By Donny Kwok and Twinnie Siu

HONG KONG (Reuters) - Hong Kong's total exports in June fell for the 14th straight month, dampened by a slowdown in China, with the city's factories bracing for more pain in coming months from the impact of Brexit.

Open and trade-dependent economies in Asia such as Hong Kong are expected to be among the most vulnerable to a slowdown in global trade from Britain's shock vote to leave the European Union as the effects filter through factory supply chains, analysts say.

Hong Kong's total exports in June fell 1 percent from a year earlier to HK$296.5 billion ($38.2 billion), government data showed on Tuesday. Total imports fell 0.9 percent, in its 17th straight month of decline, to HK$342.1 billion.
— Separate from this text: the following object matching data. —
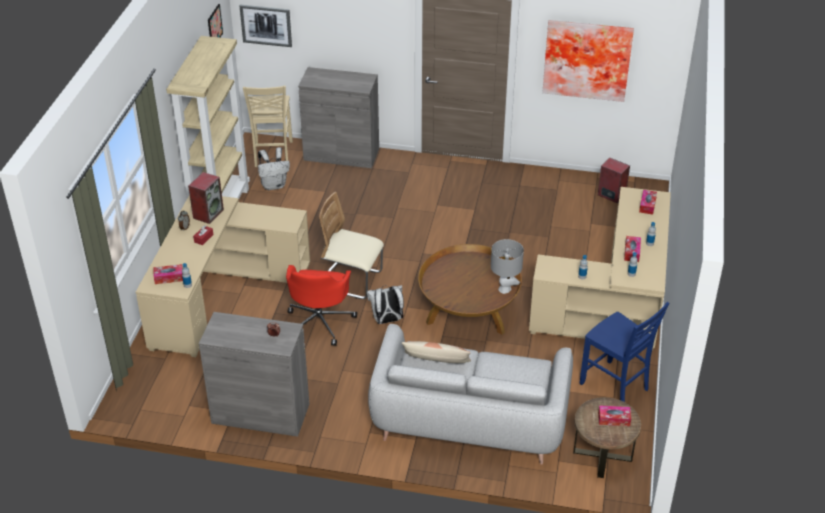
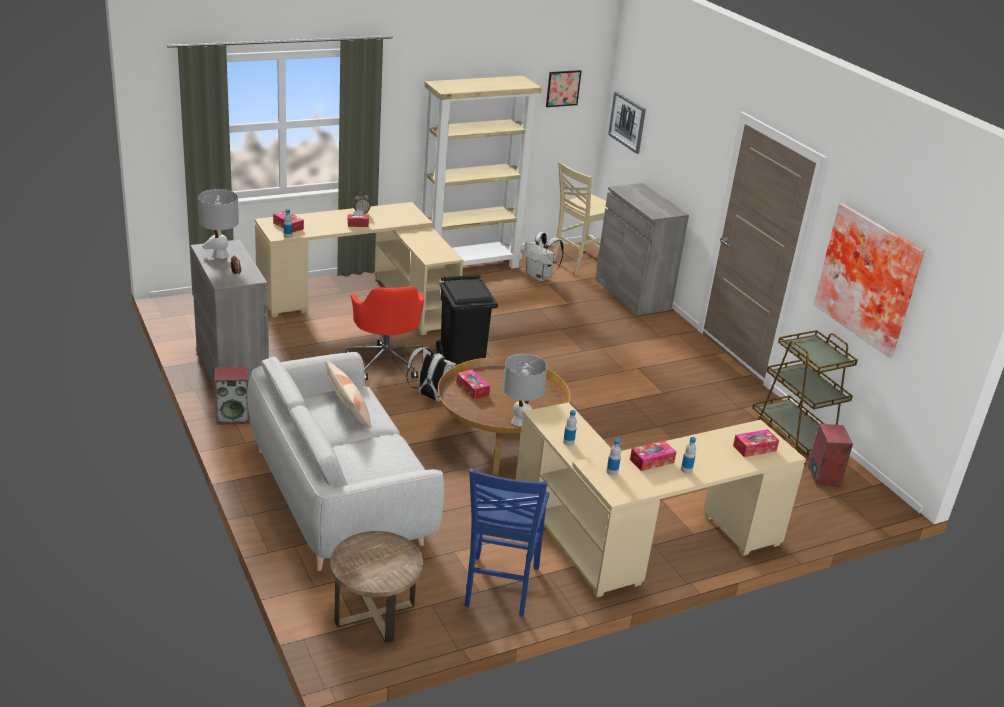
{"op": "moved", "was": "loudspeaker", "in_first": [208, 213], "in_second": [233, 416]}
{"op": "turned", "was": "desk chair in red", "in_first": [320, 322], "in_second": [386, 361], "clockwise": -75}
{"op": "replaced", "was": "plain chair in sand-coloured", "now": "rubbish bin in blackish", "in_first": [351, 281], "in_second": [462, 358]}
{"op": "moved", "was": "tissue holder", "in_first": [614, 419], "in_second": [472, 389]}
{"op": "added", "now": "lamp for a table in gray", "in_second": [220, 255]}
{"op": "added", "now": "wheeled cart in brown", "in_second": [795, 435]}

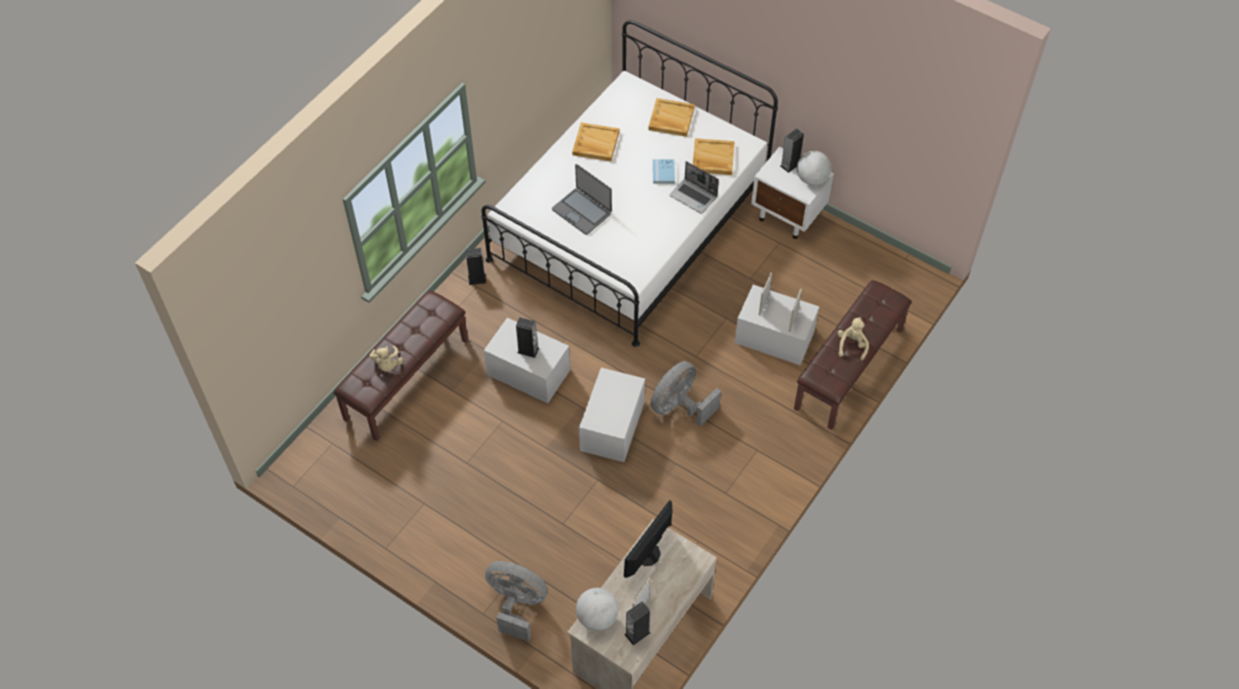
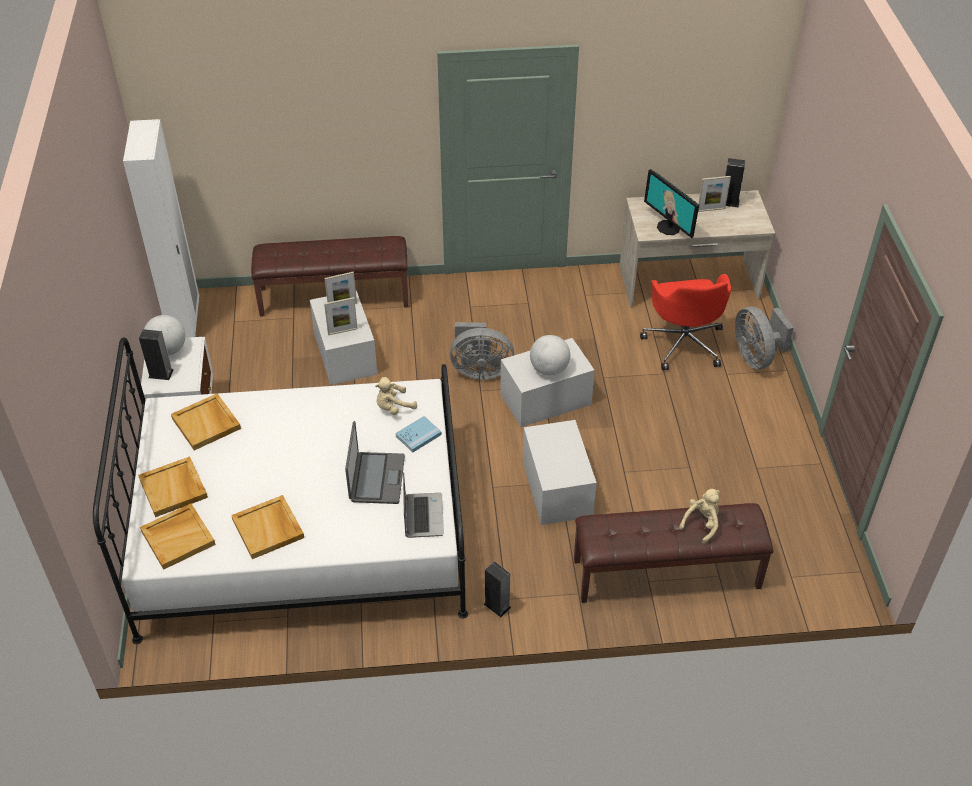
{"op": "removed", "was": "loudspeaker", "in_first": [528, 350]}
{"op": "moved", "was": "globe", "in_first": [597, 617], "in_second": [549, 369]}
{"op": "turned", "was": "computer display", "in_first": [648, 555], "in_second": [669, 227], "clockwise": 60}
{"op": "moved", "was": "bound book in bluish", "in_first": [663, 172], "in_second": [418, 435]}
{"op": "moved", "was": "laptop", "in_first": [694, 196], "in_second": [422, 515]}
{"op": "moved", "was": "soft toy in sand-coloured", "in_first": [851, 345], "in_second": [393, 407]}
{"op": "added", "now": "armoire in white-coloured", "in_second": [185, 322]}
{"op": "added", "now": "serving tray in sand-coloured", "in_second": [178, 537]}
{"op": "added", "now": "desk chair in red", "in_second": [684, 343]}

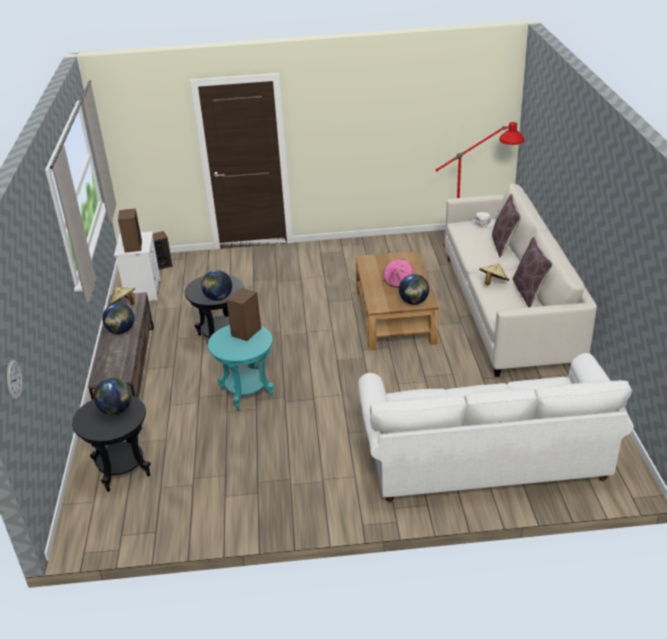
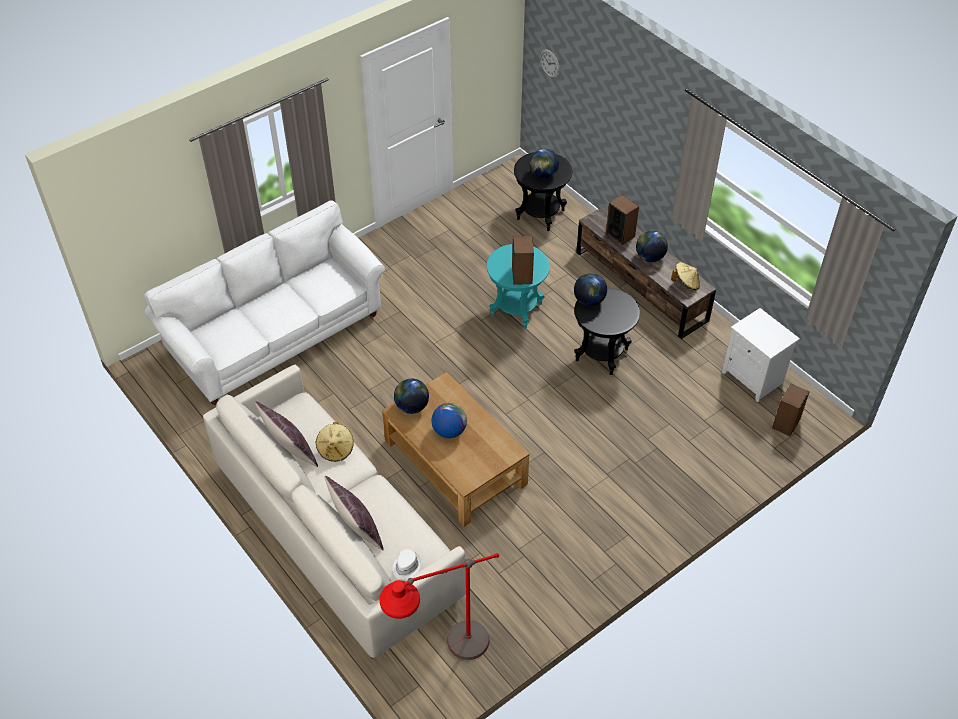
{"op": "moved", "was": "loudspeaker", "in_first": [133, 246], "in_second": [620, 234]}
{"op": "replaced", "was": "wearable hat in pink-coloured", "now": "globe", "in_first": [398, 281], "in_second": [449, 431]}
In May, annual exports slipped 0.1 percent while imports dropped 4.3 percent.

For the first half of 2016, total exports value dropped 3.9 percent, while imports fell 5.6 percent. The city recorded a visible trade deficit of HK$199.6 billion for the first half period, equivalent to 10.8 percent of the value of imports.

"Looking ahead, the external trading environment remains challenging given the uncertainties associated with the outcome of the UK referendum in favor of leaving the EU, slow recovery in the advanced markets, monetary policy divergence among major central banks and heightened geopolitical tensions in various regions," the government said, adding it will monitor the situation closely.
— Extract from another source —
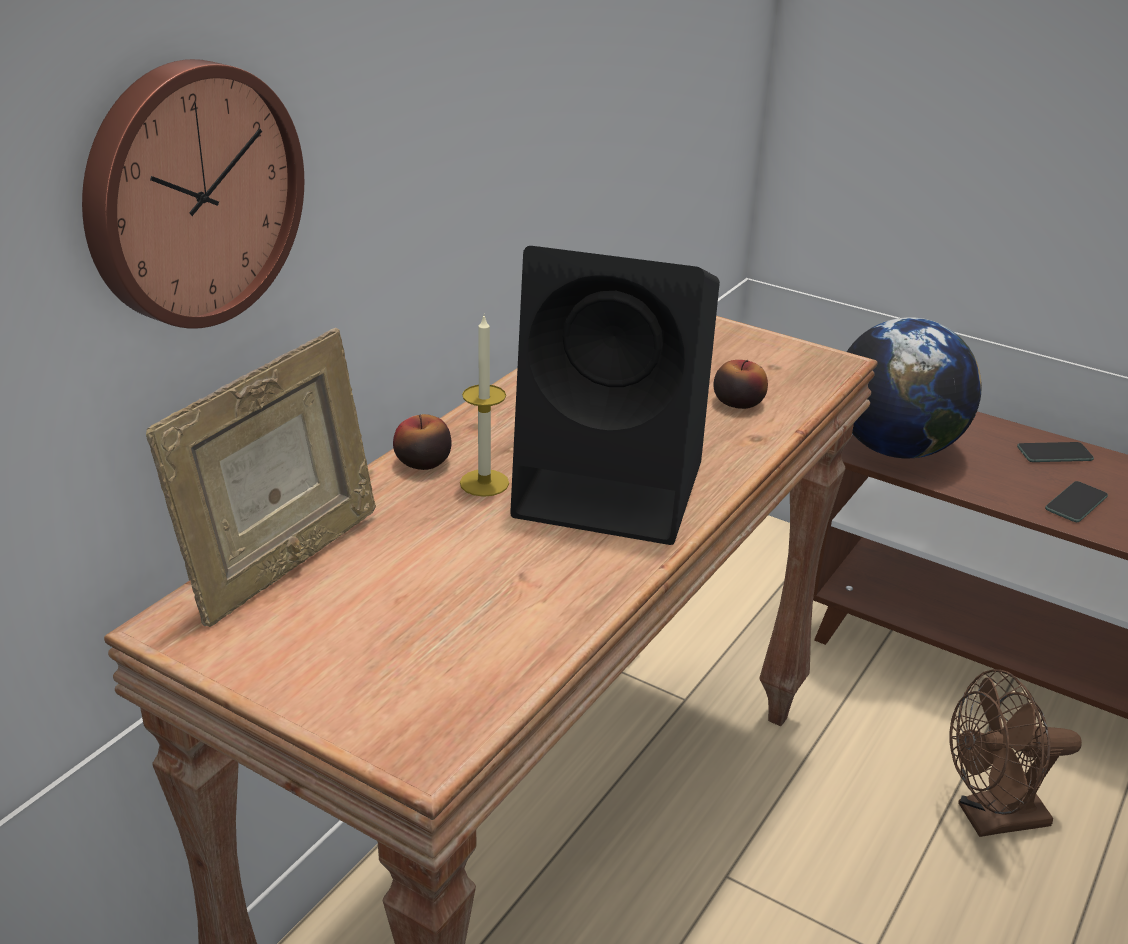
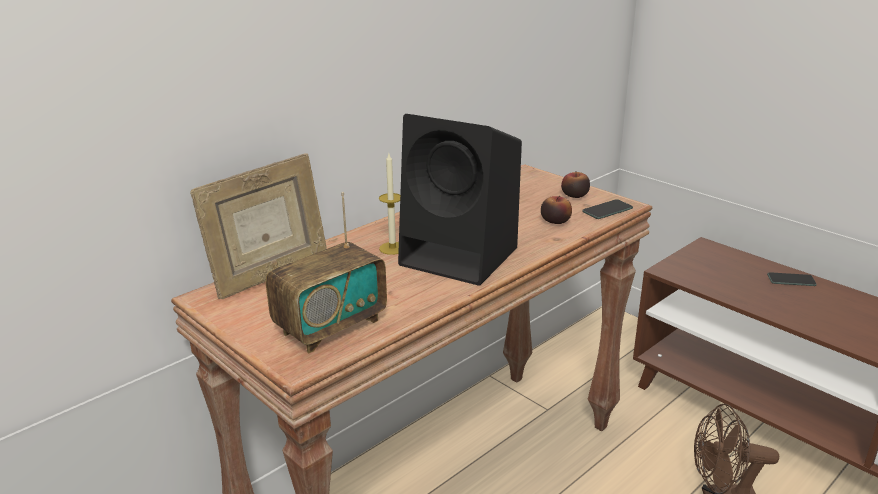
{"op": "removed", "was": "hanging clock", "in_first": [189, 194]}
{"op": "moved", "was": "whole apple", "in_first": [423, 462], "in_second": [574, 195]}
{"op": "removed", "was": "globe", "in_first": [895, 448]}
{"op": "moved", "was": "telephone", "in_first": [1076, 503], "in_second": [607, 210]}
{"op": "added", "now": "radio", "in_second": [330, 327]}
Domestic exports to the United Kingdom, which accounted for 2.2 percent of the total, plunged 48.2 percent in June.

Analysts have said Hong Kong, Vietnam, Malaysia and Singapore look the most vulnerable to a slowdown in Europe.

"We think the main channel through which Brexit could impact Asia will be via trade, with the UK likely to fall into a recession and euro zone economy slowing down," Credit-Suisse wrote in a research note in June.

"Should the Brexit event result in a meaningful global growth slowdown, the economies which are most vulnerable will be the most export-oriented ones with limited policy space to respond to shocks. By these metrics, Hong Kong, Malaysia, and Vietnam look most exposed, while China, India, and Indonesia should be more resilient," Credit-Suisse said.

Hang Seng Bank <0011.HK> has revised Hong Kong's economic growth lower to 1.3 percent for 2016, from 1.5 percent previously, amid increased uncertainty from Brexit.

Hong Kong's imports from China in June rose 0.2 percent, while the value of total exports to China climbed 1.8 percent.

There have been concerns of massive fake trade invoicing from China to Hong Kong, following a big discrepancy in China's reported exports to Hong Kong in December, and the value of goods recorded by the financial hub for the same period.